Il est, dans mon petit village de l’île de Ré, un homme qui vient de battre un record du monde tout à fait exceptionnel : il a reçu la semaine dernière, à Nouméa, sa vingt-quatrième coupe de champion du monde ! C’est l’homme le plus titré de la planète. Le Français le plus titré de l’Histoire ! Et pourtant, c’est le silence radio. Le silence gouvernemental et le silence des supposés organes d’information !
Ce champion hors pair s’appelle Antoine Albeau, c’est un Rétais de 45 ans. Sa discipline n’est peut-être pas très populaire et ne tient pas la place qu’elle mérite dans les émissions sportives. Je pense même que peu de journalistes dits sportifs ont jamais mentionné son nom. Qui d’entre eux se passionne, en dehors de ses vacances, pour la planche à voile ? Son père, Jean-Marie Albeau, qui l’a éduqué et formé sur les eaux rétaises, est très mécontent.
« Comment ? Il vient de monter pour la 24e fois sur la plus haute marche d’un podium de compétition mondiale et pas un mot, dimanche 26 novembre, sur les chaînes de télévision, sur la victoire d’Antoine, remportée pourtant haut la main lors de la Coupe du monde 2017 de windsurf, en Nouvelle-Calédonie ! » Et d’ajouter, alors que nous admirions un magnifique coucher de soleil sur une mer d’huile : « Vous vous rendez compte, il n’a jamais même reçu un télégramme de félicitations de la part d’un gouvernement. »
Les présidents de la République sont pourtant plus empressés les uns que les autres pour recevoir toutes sortes de champions : football, tennis, rugby, course, judo, etc.
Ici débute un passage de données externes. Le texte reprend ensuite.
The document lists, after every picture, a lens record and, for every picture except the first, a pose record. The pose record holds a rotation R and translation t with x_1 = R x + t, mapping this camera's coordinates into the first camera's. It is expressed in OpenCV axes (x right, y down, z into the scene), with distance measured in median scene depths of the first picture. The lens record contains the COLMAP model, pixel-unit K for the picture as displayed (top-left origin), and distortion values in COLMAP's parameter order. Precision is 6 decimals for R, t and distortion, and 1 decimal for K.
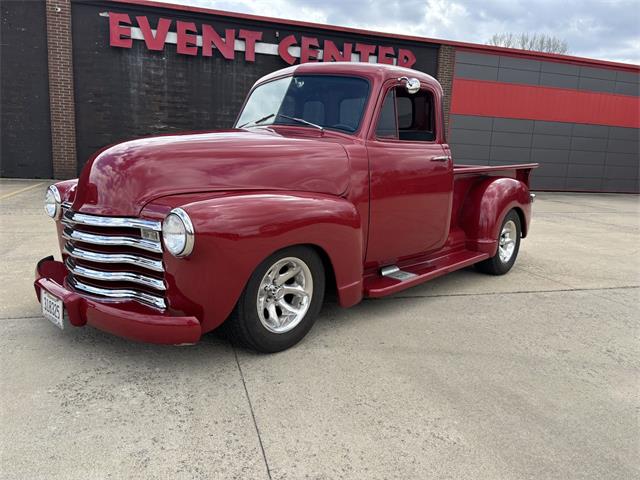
lens RADIAL K [[486.4, 0, 317.2], [0, 486.4, 240.9], [0, 0, 1]] dist [0.038090, -0.043629]
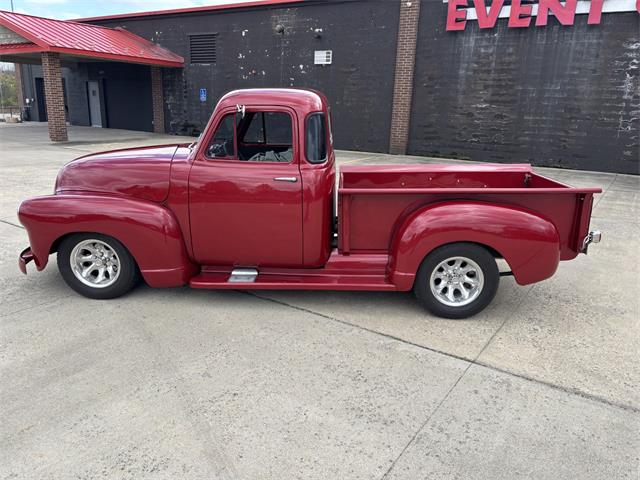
lens RADIAL K [[486.4, 0, 321.6], [0, 486.4, 245.7], [0, 0, 1]] dist [0.038090, -0.043629]
pose [[0.641159, 0.192764, -0.742803, 0.285291], [-0.135965, 0.981159, 0.137259, -0.046800], [0.755267, 0.012990, 0.655289, 0.100437]]
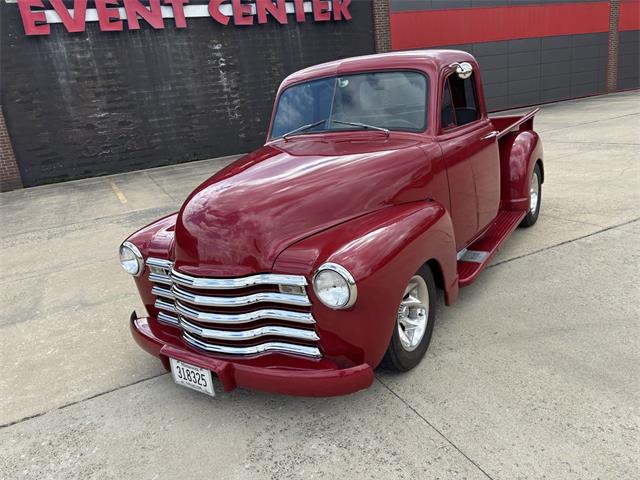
lens RADIAL K [[486.4, 0, 319.7], [0, 486.4, 243.0], [0, 0, 1]] dist [0.038090, -0.043629]
pose [[0.975411, -0.195548, 0.101662, -0.060185], [0.182981, 0.975640, 0.121015, -0.034596], [-0.122850, -0.099437, 0.987431, 0.005159]]
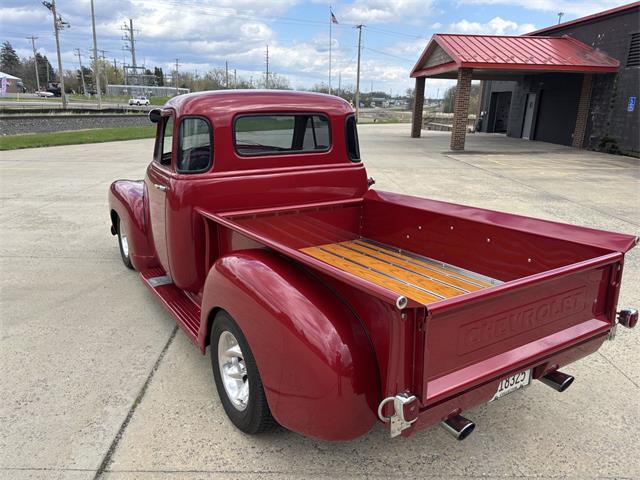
lens RADIAL K [[486.4, 0, 317.3], [0, 486.4, 237.5], [0, 0, 1]] dist [0.038090, -0.043629]
pose [[-0.264151, 0.209985, -0.941345, 0.286455], [-0.196579, 0.943802, 0.265695, -0.100885], [0.944236, 0.255232, -0.208027, 0.395531]]
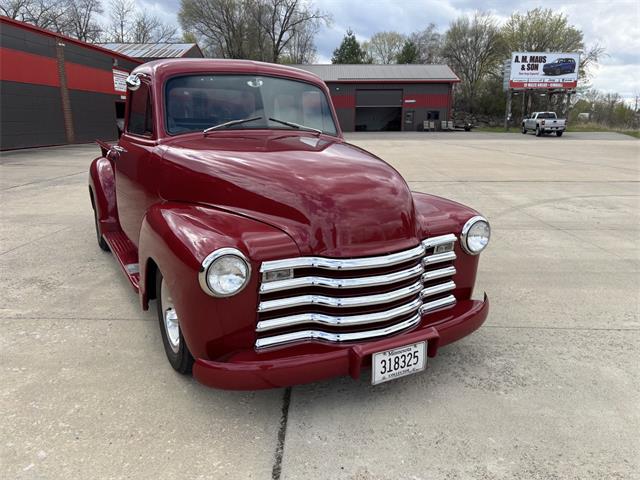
lens RADIAL K [[486.4, 0, 321.7], [0, 486.4, 242.2], [0, 0, 1]] dist [0.038090, -0.043629]
pose [[0.301990, -0.268823, 0.914624, -0.239364], [0.169643, 0.959259, 0.225929, -0.053855], [-0.938095, 0.086931, 0.335291, 0.144370]]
Mais Antoine Albeau, jamais. Pourtant, ce solide bonhomme de 45 ans, au sourire éclatant, a battu les plus grands surfeurs du monde, beaucoup moins âgés que lui et que l’on pourrait donc croire en meilleure forme physique. On peut sans doute imaginer que l’air marin de l’île de Ré est la cause de la santé et de la force de ce champion oublié !
Car en dehors de la presse locale, qui a parlé de ses victoires accumulées au fil des années ? C’est d’ailleurs au Phare de Ré, le journal local, qu’il a déclaré, dimanche dernier après son 24e titre de champion du monde : « Je suis super heureux de cette victoire. Remporter cet événement est la cerise sur le gâteau ! Nouméa est vraiment la plus grosse épreuve de la saison et on a eu de superbes conditions. » Antoine Albeau sait rester modeste. L’an dernier, il n’était arrivé que 5e, et malgré une blessure au genou, la naissance de son fils Alani, malgré l’école de voile qu’il dirige, avec son père, sur la plage de La Couarde-sur-Mer, il a su vaincre les plus grands surfeurs de la planète.
Alors, cher président de la République, Antoine Albeau ne mérite-t-il pas une Légion d’honneur, par ailleurs distribuée un peu à n’importe qui depuis des décennies ? Ou, à défaut, une petite invitation à l’Élysée ? Peut-être que ce dimanche, si Antoine est élu Marin de l’année – titre qu’il a déjà remporté en 2010 -, cela vous convaincra-t-il de penser à Albeau.